## [ABOUT THIS EXERCISE]
Transcribe the listing underneath, keeping each word exact and omitting the images.

## [SOURCE DATA]

========

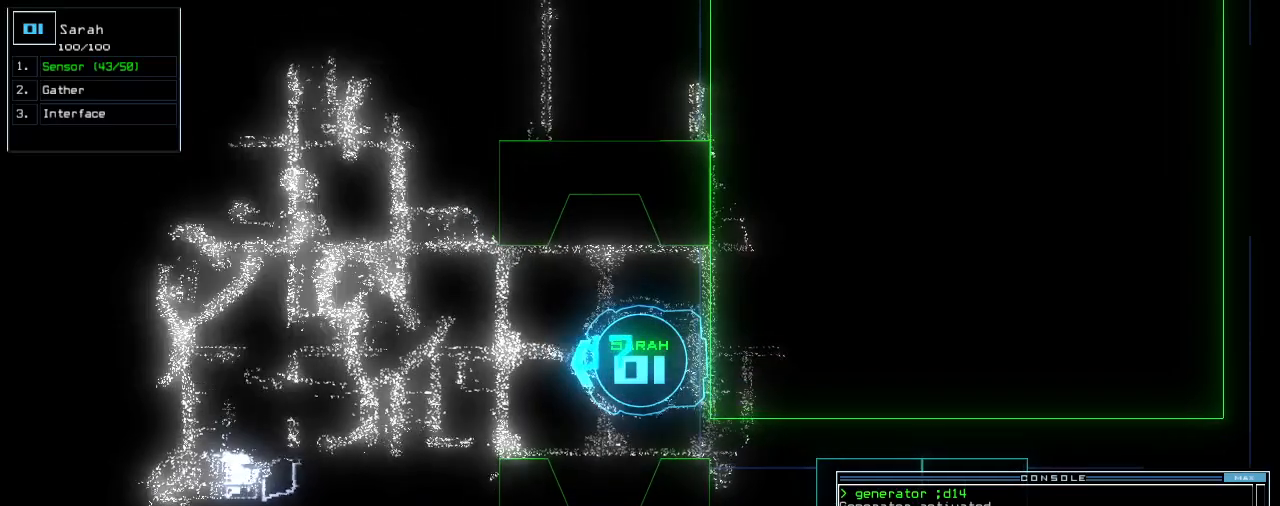
{"keys": [], "events": []}
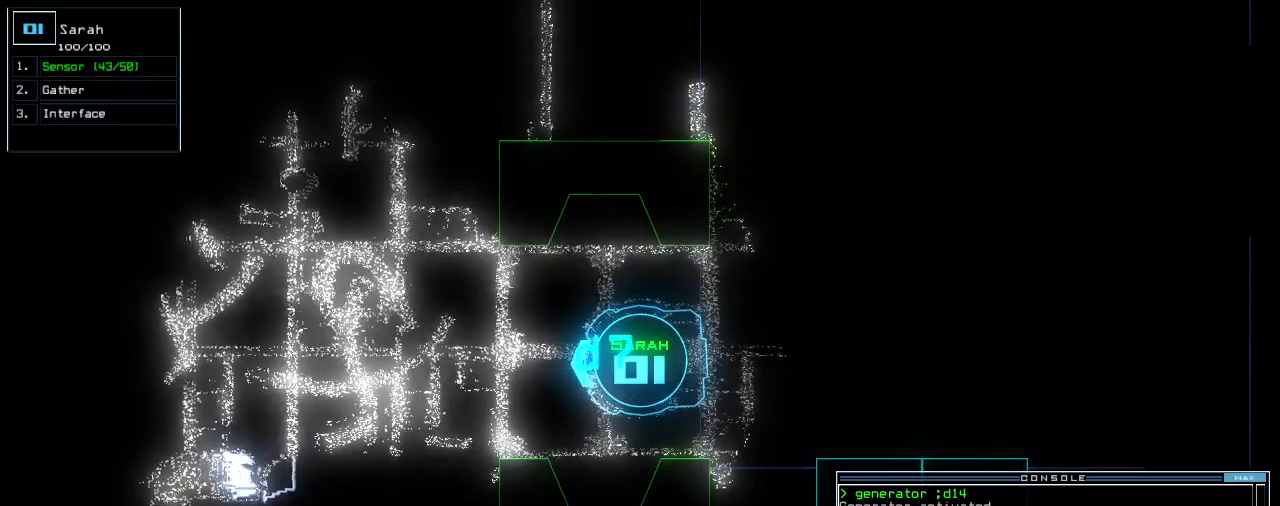
{"keys": [], "events": []}
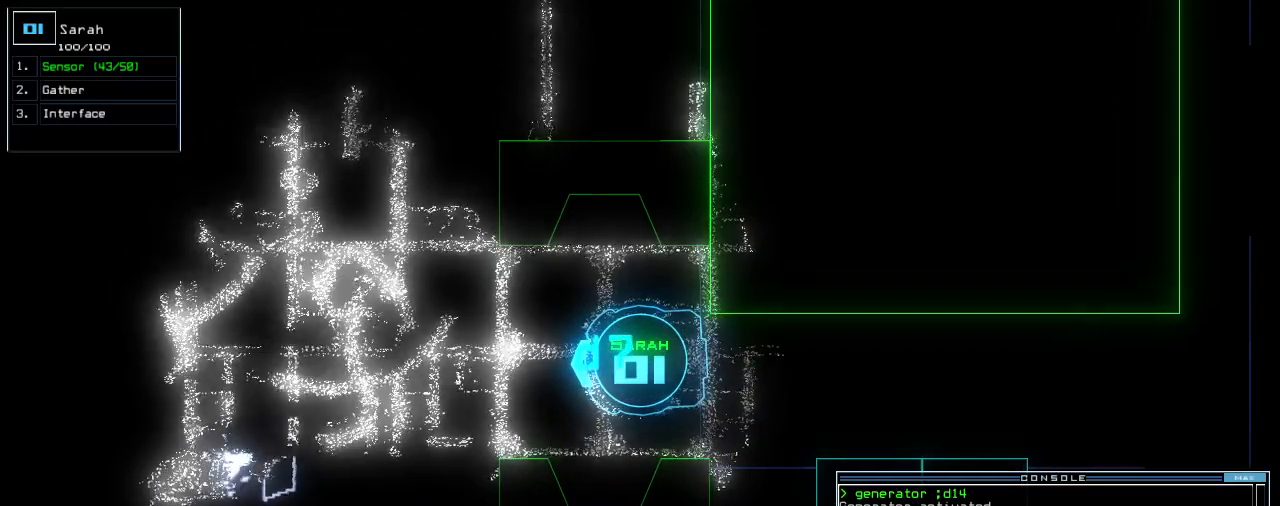
{"keys": [], "events": []}
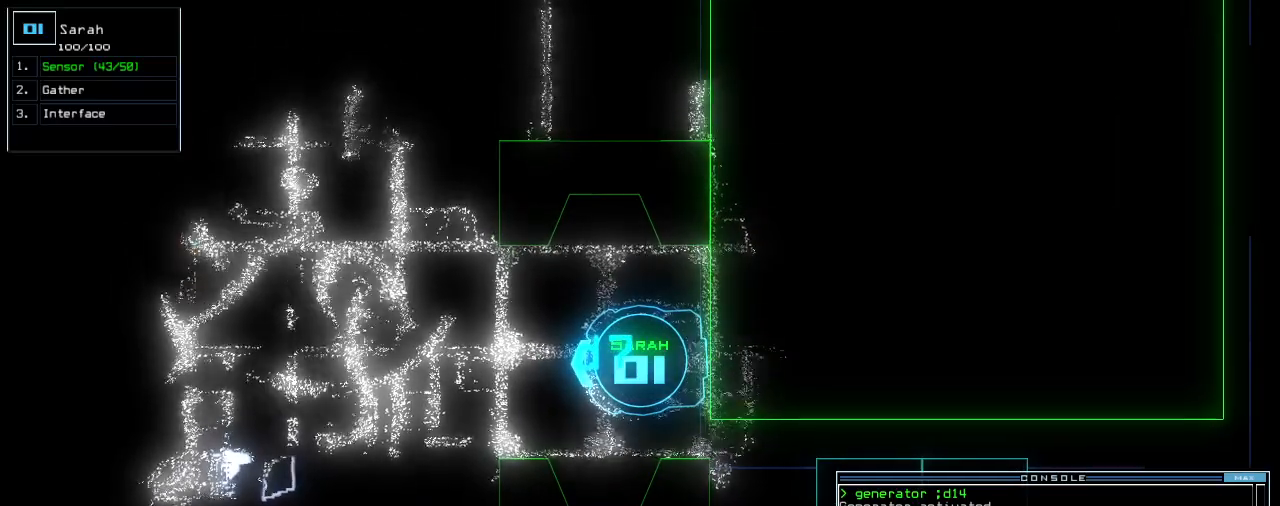
{"keys": ["down"], "events": [[240, "up", "down"], [320, "up", "up"], [440, "down", "down"]]}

========

## [EXPECTED OUTPUT]
{"keys": [], "events": []}
{"keys": [], "events": []}
{"keys": [], "events": []}
{"keys": ["down"], "events": [[240, "up", "down"], [320, "up", "up"], [440, "down", "down"]]}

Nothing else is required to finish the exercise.